CC: Como usa e compra os insumos, sementes, adubos, os demais? Algum apoio técnico?

PPS: (risos) Acho que já deu tempo de aprender. Se fosse esperar, ninguém apareceria. Compro de uma loja na cidade. Tá muito caro, mas tem que por.

CC: Usa financiamento bancário?

PPS: Quase sempre. Deixo terra e um pequeno trator em garantia. Sempre consegui pagar.

CC: E pra vender a produção?

PPS: Intermediários que já me conhecem. Depois vendem no Ceagesp, Ceasa de Campinas, supermercados, por aí.

CC: Ganham muito?

PPS: No mínimo, o triplo.

CC: E pro consumidor final?

PPS: Loucura.

CC: Dá pra toda a família ganhar, sobreviver?

PPS: Num sei. Tamos aqui. Com ajuda de Deus, vamos levando.

CC: Católicos?

PPS: Eu sim. Os irmãos, evangélicos.

CC: Já pensou em vender a terra e abandonar a agricultura?

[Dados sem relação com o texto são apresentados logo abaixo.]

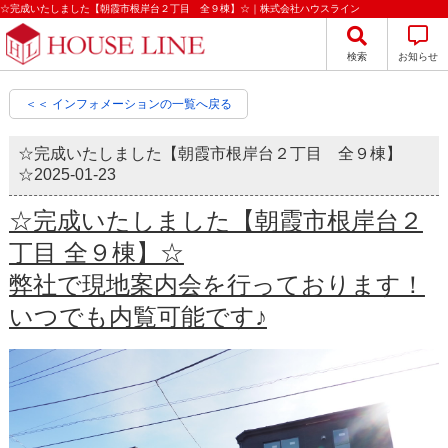
☆完成いたしました【朝霞市根岸台２丁目 全９棟】☆｜株式会社ハウスライン
検索
お知らせ
＜＜ インフォメーションの一覧へ戻る
☆完成いたしました【朝霞市根岸台２丁目 全９棟】
☆
2025-01-23
☆完成いたしました【朝霞市根岸台２
丁目 全９棟】☆
弊社で現地案内会を行っております！
いつでも内覧可能です♪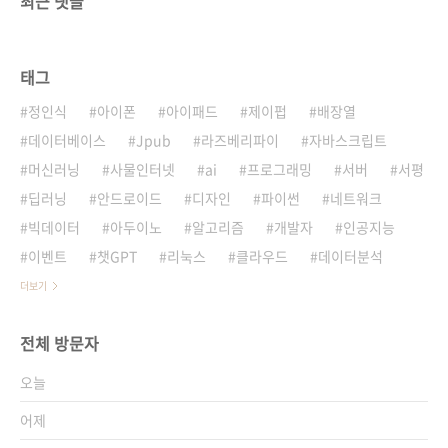
최근 댓글
태그
정인식
아이폰
아이패드
제이펍
배장열
데이터베이스
Jpub
라즈베리파이
자바스크립트
머신러닝
사물인터넷
ai
프로그래밍
서버
서평
딥러닝
안드로이드
디자인
파이썬
네트워크
빅데이터
아두이노
알고리즘
개발자
인공지능
이벤트
챗GPT
리눅스
클라우드
데이터분석
더보기
전체 방문자
오늘
어제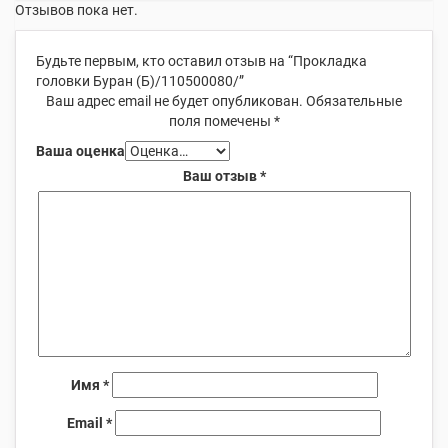
Отзывов пока нет.
Будьте первым, кто оставил отзыв на “Прокладка
головки Буран (Б)/110500080/”
Ваш адрес email не будет опубликован.
Обязательные
поля помечены
*
Ваша оценка
Ваш отзыв
*
Имя
*
Email
*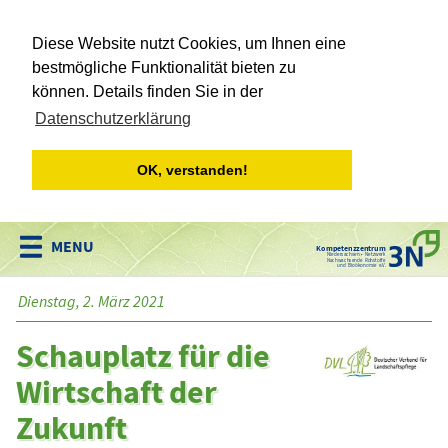
Diese Website nutzt Cookies, um Ihnen eine
bestmögliche Funktionalität bieten zu
können. Details finden Sie in der
Datenschutzerklärung
OK, verstanden!
Kompetenzzentrum
Niedersachsen • Netzwerk
Nachwachsende Rohstoffe
und Bioökonomie e.V.
Dienstag, 2. März 2021
Schauplatz für die
Wirtschaft der
Zukunft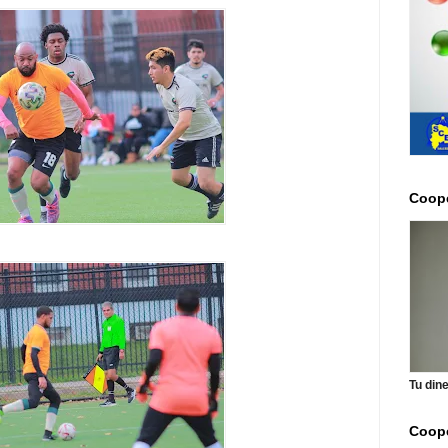
Coope
Tu din
Coope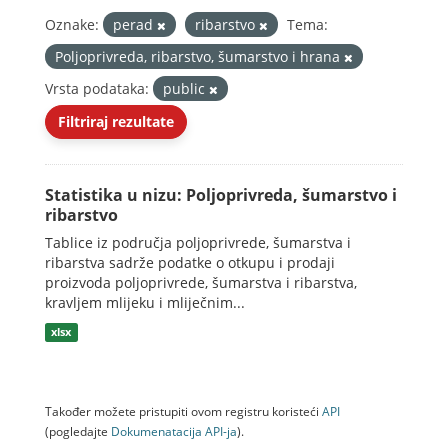
Oznake:
perad
ribarstvo
Tema:
Poljoprivreda, ribarstvo, šumarstvo i hrana
Vrsta podataka:
public
Filtriraj rezultate
Statistika u nizu: Poljoprivreda, šumarstvo i
ribarstvo
Tablice iz područja poljoprivrede, šumarstva i
ribarstva sadrže podatke o otkupu i prodaji
proizvoda poljoprivrede, šumarstva i ribarstva,
kravljem mlijeku i mliječnim...
xlsx
Također možete pristupiti ovom registru koristeći
API
(pogledajte
Dokumenаtаcijа API-jа
).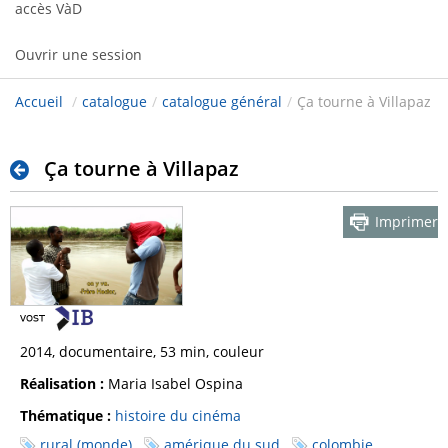
accès VàD
Ouvrir une session
Accueil
/
catalogue
/
catalogue général
/
Ça tourne à Villapaz
Ça tourne à Villapaz
Imprimer
2014, documentaire, 53 min, couleur
Réalisation :
Maria Isabel Ospina
Thématique :
histoire du cinéma
rural (monde)
amérique du sud
colombie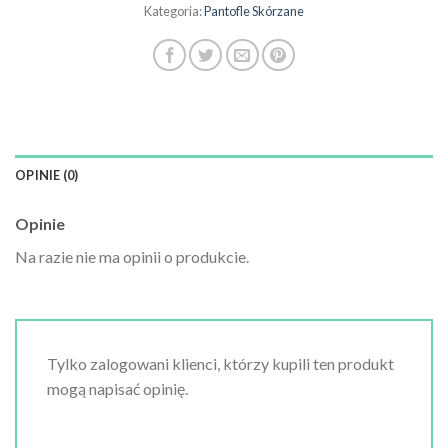
Kategoria:
Pantofle Skórzane
OPINIE (0)
Opinie
Na razie nie ma opinii o produkcie.
Tylko zalogowani klienci, którzy kupili ten produkt
mogą napisać opinię.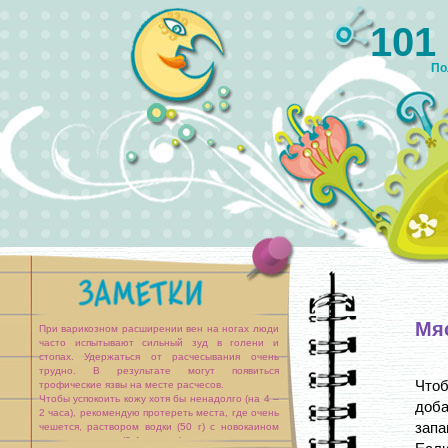
101
По
Мя
При варикозном расширении вен на ногах люди
часто испытывают сильный зуд в голени и
стопах. Удержаться от расчесывания очень
трудно. В результате могут появиться
Чтоб
трофические язвы на месте расчесов.
Чтобы успокоить кожу хотя бы ненадолго (на 4 –
доба
2 часа), рекомендую протереть места, где очень
запа
чешется, раствором водки (50 г) с новокаином
или ледокаином (3-4 ампулы).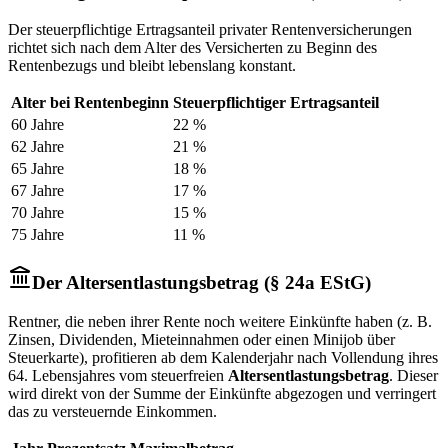
Der steuerpflichtige Ertragsanteil privater Rentenversicherungen
richtet sich nach dem Alter des Versicherten zu Beginn des
Rentenbezugs und bleibt lebenslang konstant.
Alter bei Rentenbeginn
Steuerpflichtiger Ertragsanteil
60 Jahre
22 %
62 Jahre
21 %
65 Jahre
18 %
67 Jahre
17 %
70 Jahre
15 %
75 Jahre
11 %
Der Altersentlastungsbetrag (§ 24a EStG)
Rentner, die neben ihrer Rente noch weitere Einkünfte haben (z. B.
Zinsen, Dividenden, Mieteinnahmen oder einen Minijob über
Steuerkarte), profitieren ab dem Kalenderjahr nach Vollendung ihres
64. Lebensjahres vom steuerfreien
Altersentlastungsbetrag
. Dieser
wird direkt von der Summe der Einkünfte abgezogen und verringert
das zu versteuernde Einkommen.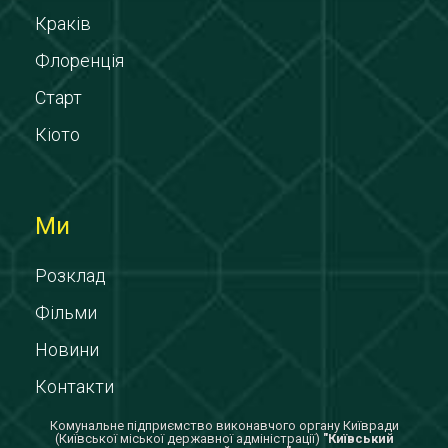
Краків
Флоренція
Старт
Кіото
Ми
Розклад
Фільми
Новини
Контакти
Комунальне підприємство виконавчого органу Київради
(Київської міської державної адміністрації)
"Київський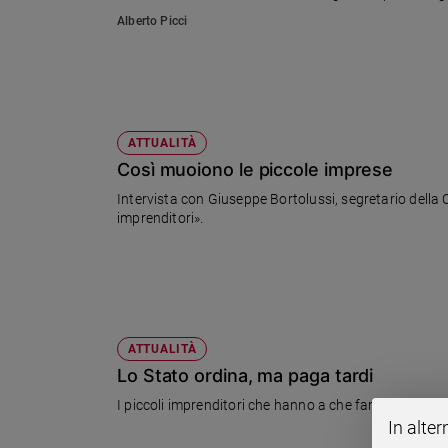
Ambiente
Alberto Picci
e
Creato
Volontariato
Diritti
Aziende
ATTUALITÀ
di
Così muoiono le piccole imprese
valore
Intervista con Giuseppe Bortolussi, segretario della 
Caso
imprenditori».
della
settimana
Migranti
Diversità
e
inclusione
ATTUALITÀ
Costume
Lo Stato ordina, ma paga tardi
I piccoli imprenditori che hanno a che fare con la 
Cultura
In alter
e
spettacoli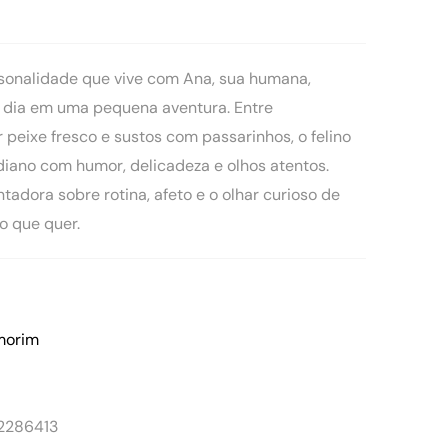
sonalidade que vive com Ana, sua humana,
dia em uma pequena aventura. Entre
 peixe fresco e sustos com passarinhos, o felino
diano com humor, delicadeza e olhos atentos.
tadora sobre rotina, afeto e o olhar curioso de
o que quer.
Amorim
2286413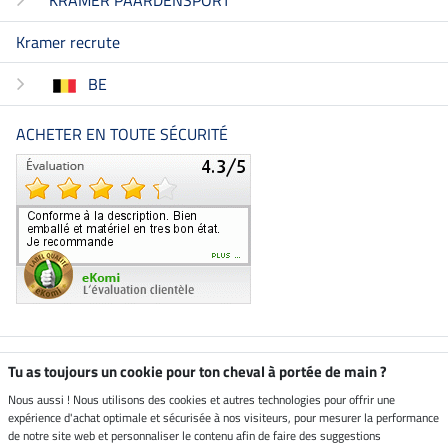
Kramer recrute
BE
ACHETER EN TOUTE SÉCURITÉ
Boutique climatiquement
Tu as toujours un cookie pour ton cheval à portée de main ?
neutre
Nous aussi ! Nous utilisons des cookies et autres technologies pour offrir une
expérience d'achat optimale et sécurisée à nos visiteurs, pour mesurer la performance
Livraison par
de notre site web et personnaliser le contenu afin de faire des suggestions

PPS: Tá louco, sô? E fazer o quê?

CC: Pode revelar em quem votou em 2018?

PPS: Bolsonaro, todos me diziam que ele iria acabar com a crise.

CC: Sei, obrigado pela entrevista Pedro Paulo.

PPS: Nada, não. Pera aí. O doutor aprecia uma cachacinha? Tenho aqui um pequeno alambique. Quer provar?

CC: Claro.

PPS: Enquanto bebericamos, Rosa, minha mulher, pega umas verduras pro senhor levar. Tudo fresquinho.

E assim, depois de três horas, frango ensopado, arroz, e salada jantados, a reportagem de CartaCapital, sai de lá cambaleante.

Inté, pessoal, agricultor brasileiro.